WHAT TO PRODUCE: Could you copy the records below exactly, leaving out any pictures?

========================================================================

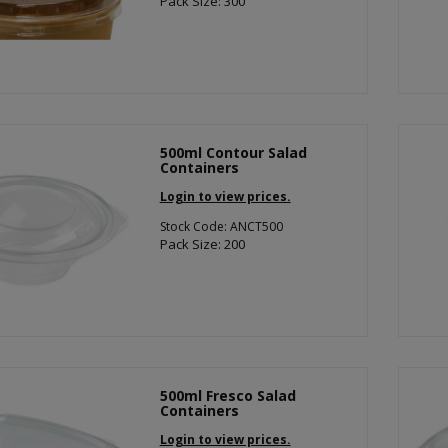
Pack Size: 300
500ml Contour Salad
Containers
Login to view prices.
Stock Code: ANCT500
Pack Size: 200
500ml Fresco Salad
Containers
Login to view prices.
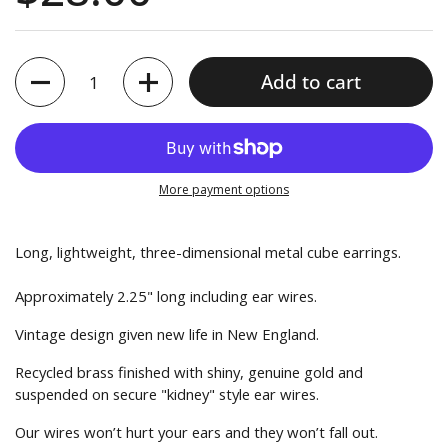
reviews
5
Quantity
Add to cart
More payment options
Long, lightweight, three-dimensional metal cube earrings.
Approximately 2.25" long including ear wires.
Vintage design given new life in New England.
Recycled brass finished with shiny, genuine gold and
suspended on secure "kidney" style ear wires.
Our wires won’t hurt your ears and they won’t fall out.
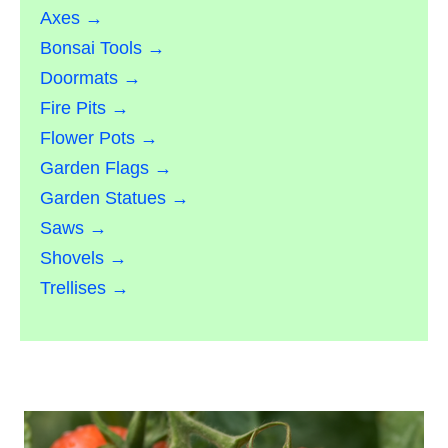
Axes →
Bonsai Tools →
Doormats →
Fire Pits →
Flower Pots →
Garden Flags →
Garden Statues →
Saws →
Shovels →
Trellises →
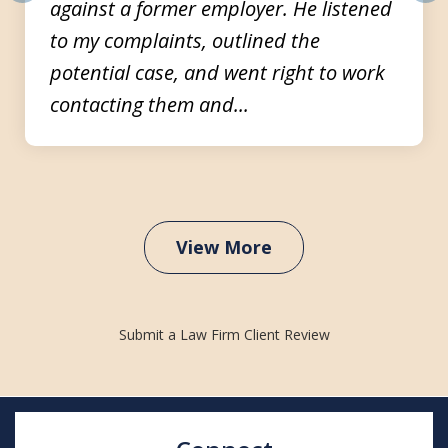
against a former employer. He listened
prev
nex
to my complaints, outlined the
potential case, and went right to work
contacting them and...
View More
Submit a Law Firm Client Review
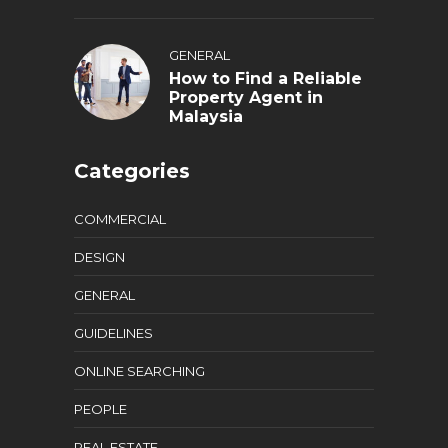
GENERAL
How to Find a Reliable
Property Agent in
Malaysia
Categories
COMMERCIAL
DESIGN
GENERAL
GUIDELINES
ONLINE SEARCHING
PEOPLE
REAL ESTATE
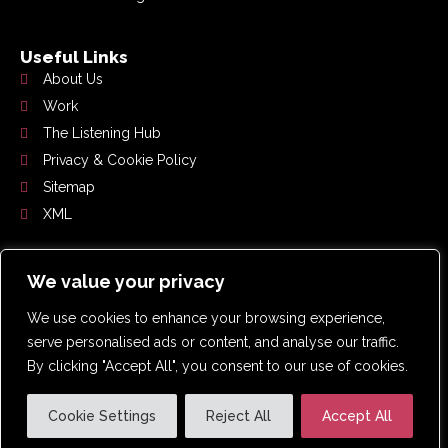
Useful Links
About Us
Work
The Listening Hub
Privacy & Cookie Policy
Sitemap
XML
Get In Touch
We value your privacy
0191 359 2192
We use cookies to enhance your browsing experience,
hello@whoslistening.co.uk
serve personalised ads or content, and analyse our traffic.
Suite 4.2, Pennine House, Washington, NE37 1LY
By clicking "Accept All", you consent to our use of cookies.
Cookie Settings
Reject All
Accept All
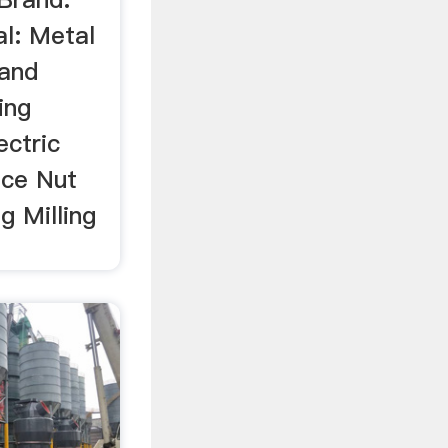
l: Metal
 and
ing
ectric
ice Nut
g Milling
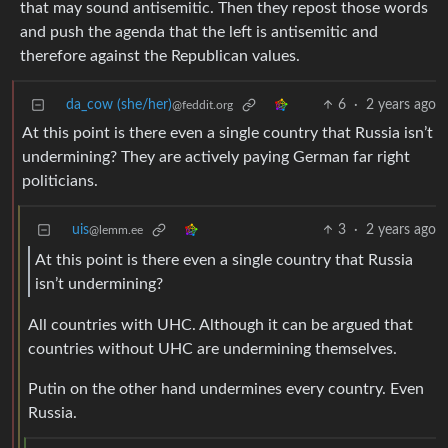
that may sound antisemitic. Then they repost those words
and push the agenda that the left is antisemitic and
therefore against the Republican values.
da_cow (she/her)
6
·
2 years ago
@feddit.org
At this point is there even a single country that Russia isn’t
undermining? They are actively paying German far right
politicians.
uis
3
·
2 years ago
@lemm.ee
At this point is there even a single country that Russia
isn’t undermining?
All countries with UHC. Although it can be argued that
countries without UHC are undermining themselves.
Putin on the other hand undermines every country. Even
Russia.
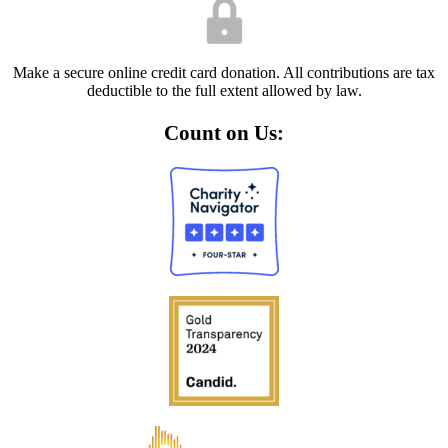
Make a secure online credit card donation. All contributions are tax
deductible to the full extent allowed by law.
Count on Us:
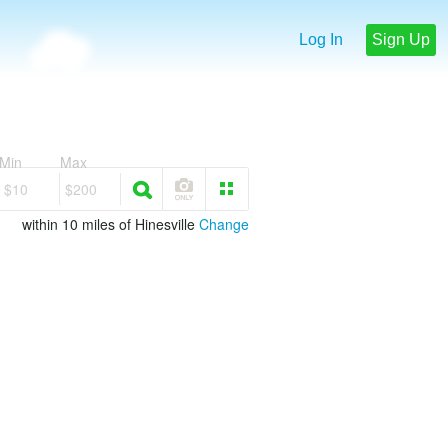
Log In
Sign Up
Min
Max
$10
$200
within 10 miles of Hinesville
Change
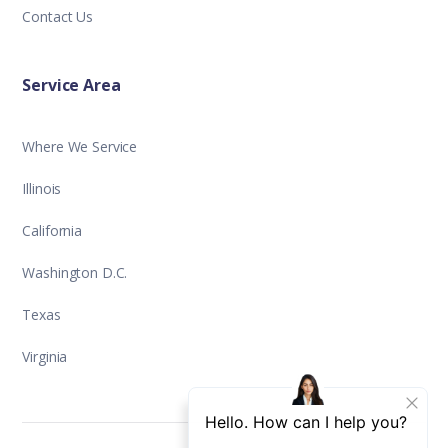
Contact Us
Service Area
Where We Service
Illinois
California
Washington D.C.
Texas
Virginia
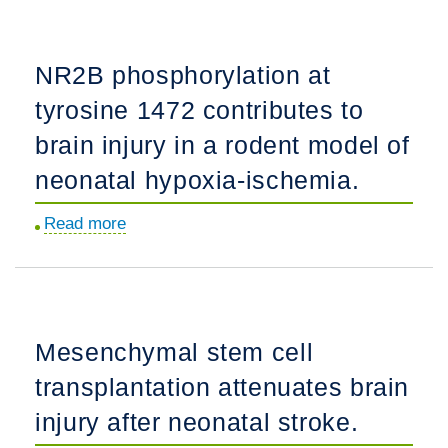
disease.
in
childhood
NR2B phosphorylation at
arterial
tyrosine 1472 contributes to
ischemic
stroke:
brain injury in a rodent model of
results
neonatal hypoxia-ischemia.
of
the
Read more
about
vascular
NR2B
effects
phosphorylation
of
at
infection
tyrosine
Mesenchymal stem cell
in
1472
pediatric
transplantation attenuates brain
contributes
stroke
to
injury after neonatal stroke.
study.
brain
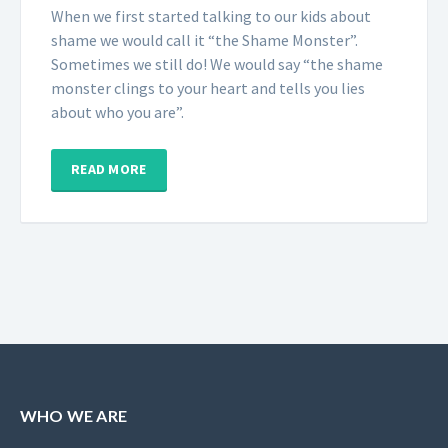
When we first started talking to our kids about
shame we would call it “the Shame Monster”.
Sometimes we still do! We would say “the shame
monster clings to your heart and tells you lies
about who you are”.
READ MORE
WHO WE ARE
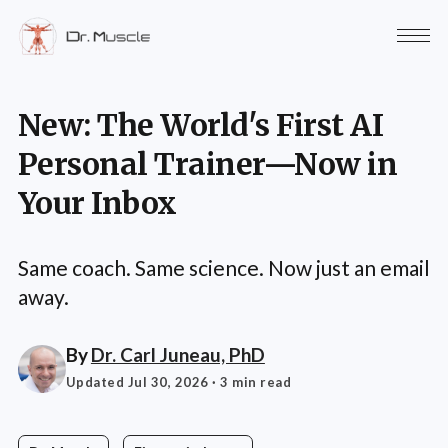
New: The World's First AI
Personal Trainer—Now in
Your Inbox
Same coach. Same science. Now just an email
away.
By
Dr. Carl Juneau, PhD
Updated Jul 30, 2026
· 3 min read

========================================================================

OUTPUT:
Pack Size: 300
500ml Contour Salad
Containers
Login to view prices.
Stock Code: ANCT500
Pack Size: 200
500ml Fresco Salad
Containers
Login to view prices.
reviews
5
Quantity
Add to cart
More payment options
Long, lightweight, three-dimensional metal cube earrings.
Approximately 2.25" long including ear wires.
Vintage design given new life in New England.
Recycled brass finished with shiny, genuine gold and
suspended on secure "kidney" style ear wires.
Our wires won’t hurt your ears and they won’t fall out.
Axes →
Bonsai Tools →
Doormats →
Fire Pits →
Flower Pots →
Garden Flags →
Garden Statues →
Saws →
Shovels →
Trellises →
against a former employer. He listened
prev
nex
to my complaints, outlined the
potential case, and went right to work
contacting them and...
View More
Submit a Law Firm Client Review
GENERAL
How to Find a Reliable
Property Agent in
Malaysia
Categories
COMMERCIAL
DESIGN
GENERAL
GUIDELINES
ONLINE SEARCHING
PEOPLE
REAL ESTATE
Useful Links
About Us
Work
The Listening Hub
Privacy & Cookie Policy
Sitemap
XML
Get In Touch
We value your privacy
0191 359 2192
We use cookies to enhance your browsing experience,
hello@whoslistening.co.uk
serve personalised ads or content, and analyse our traffic.
Suite 4.2, Pennine House, Washington, NE37 1LY
By clicking "Accept All", you consent to our use of cookies.
Cookie Settings
Reject All
Accept All
l: Metal
 and
ing
ectric
ice Nut
g Milling
that may sound antisemitic. Then they repost those words
and push the agenda that the left is antisemitic and
therefore against the Republican values.
da_cow (she/her)
6
·
2 years ago
@feddit.org
At this point is there even a single country that Russia isn’t
undermining? They are actively paying German far right
politicians.
uis
3
·
2 years ago
@lemm.ee
At this point is there even a single country that Russia
isn’t undermining?
All countries with UHC. Although it can be argued that
countries without UHC are undermining themselves.
Putin on the other hand undermines every country. Even
Russia.
Make a secure online credit card donation. All contributions are tax
deductible to the full extent allowed by law.
Count on Us:
Log In
Sign Up
Min
Max
$10
$200
within 10 miles of Hinesville
Change
Contact Us
Service Area
Where We Service
Illinois
California
Washington D.C.
Texas
Virginia
disease.
in
childhood
NR2B phosphorylation at
arterial
tyrosine 1472 contributes to
ischemic
stroke:
brain injury in a rodent model of
results
neonatal hypoxia-ischemia.
of
the
Read more
about
vascular
NR2B
effects
phosphorylation
of
at
infection
tyrosine
Mesenchymal stem cell
in
1472
pediatric
transplantation attenuates brain
contributes
stroke
to
injury after neonatal stroke.
study.
brain
When we first started talking to our kids about
shame we would call it “the Shame Monster”.
Sometimes we still do! We would say “the shame
monster clings to your heart and tells you lies
about who you are”.
READ MORE
WHO WE ARE
New: The World's First AI
Personal Trainer—Now in
Your Inbox
Same coach. Same science. Now just an email
away.
By
Dr. Carl Juneau, PhD
Updated Jul 30, 2026
· 3 min read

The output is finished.